Motueka could work for sure, just don't over do it IMHO.


----------



## O'Henry (23/1/14)

Pacifica or Hersbrucker. They work well in saisons.


----------



## philmud (23/1/14)

mje1980 said:


> Motueka could work for sure, just don't over do it IMHO.


So, assuming a straight swap for the summer saaz (slight adjustments for IBU), would this be over doing it? I also note you suggested Calypso earlier, but they don't stock that either.


----------



## philmud (23/1/14)

O'Henry said:


> Pacifica or Hersbrucker. They work well in saisons.


No Pacifica either, hersbrucker sounds nice, but might not compete with the NS at all. I'm aiming for a new world type saison. I see Yob has summer, I wonder if I can manufacture an excuse to head out that way in Saturday.


----------



## mje1980 (23/1/14)

It's a bit like Nelson, too much can be a bit much IMHO. I'd just go your 5 and 0 additions. Let us know how it goes


----------



## blissiictrl (24/1/14)

I'd second hersbrucker. I've used it recently in my ongoing development of a Matilda bay clone


----------



## philmud (25/1/14)

Well, I ended up grabbing some summer saaz from Yob. I'll report back on this one.


----------



## philmud (1/3/14)

Ok, so I'm drinking this now and it's good. Tart, dry with lemony overtones and a very subtle hint of apricot. It's 3 weeks in the bottle, which I consider early for a saison - drinking really well but I will add more hops at 20 and 5 minutes next time.


----------



## Pogierob (3/11/15)

Cheers, 

Knocking this one up today.


----------



## philmud (6/11/15)

Rob.P said:


> Cheers,
> 
> Knocking this one up today.


Let me know how it goes!


----------



## rockeye84 (6/11/15)

Did a summer saaz/saaz 50/50 boh style pils, almost done in primary, hanging out to taste it. Too bad I'll b waiting another 6 weeks for lagering :-(


----------



## philmud (6/11/15)

Sounds awesome!


----------



## Matplat (6/11/15)

I'm planning my first saison, using the recipe from brewing classic styles except I thought about using Perle instead of Hallertau just to use a new (to me) type of hop.

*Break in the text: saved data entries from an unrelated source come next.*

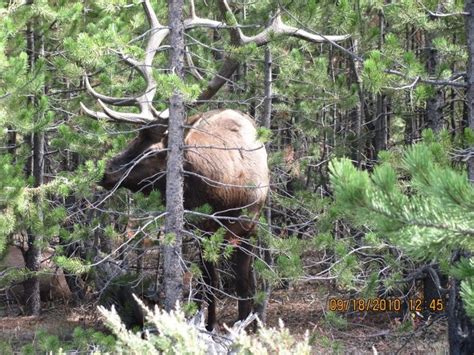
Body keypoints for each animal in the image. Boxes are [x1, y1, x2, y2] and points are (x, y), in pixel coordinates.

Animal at [79, 0, 348, 330]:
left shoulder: (247, 225)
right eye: (133, 138)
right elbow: (208, 282)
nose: (107, 171)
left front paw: (247, 325)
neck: (226, 191)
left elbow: (244, 282)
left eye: (151, 151)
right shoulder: (201, 227)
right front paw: (207, 326)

Hop union says Perle is "Slightly spicy with herbal and floral characteristics" which sounds like it matches with the intent of a Saison. Has anyone used Perle in a saison before?

Matt


----------



## droid (6/11/15)

I'm thinking of doing my first saison using preserved apricots from our tree

do you mash with a higher water to grist ratio to help get the FG low?

sorry for the threadjack


----------



## sharpcliff (6/11/15)

Mash low (64c for 60-90 minutes). Water:grist ratio has a lot less to do with FG than was previously thought.


----------



## droid (6/11/15)

oh ok cheers


----------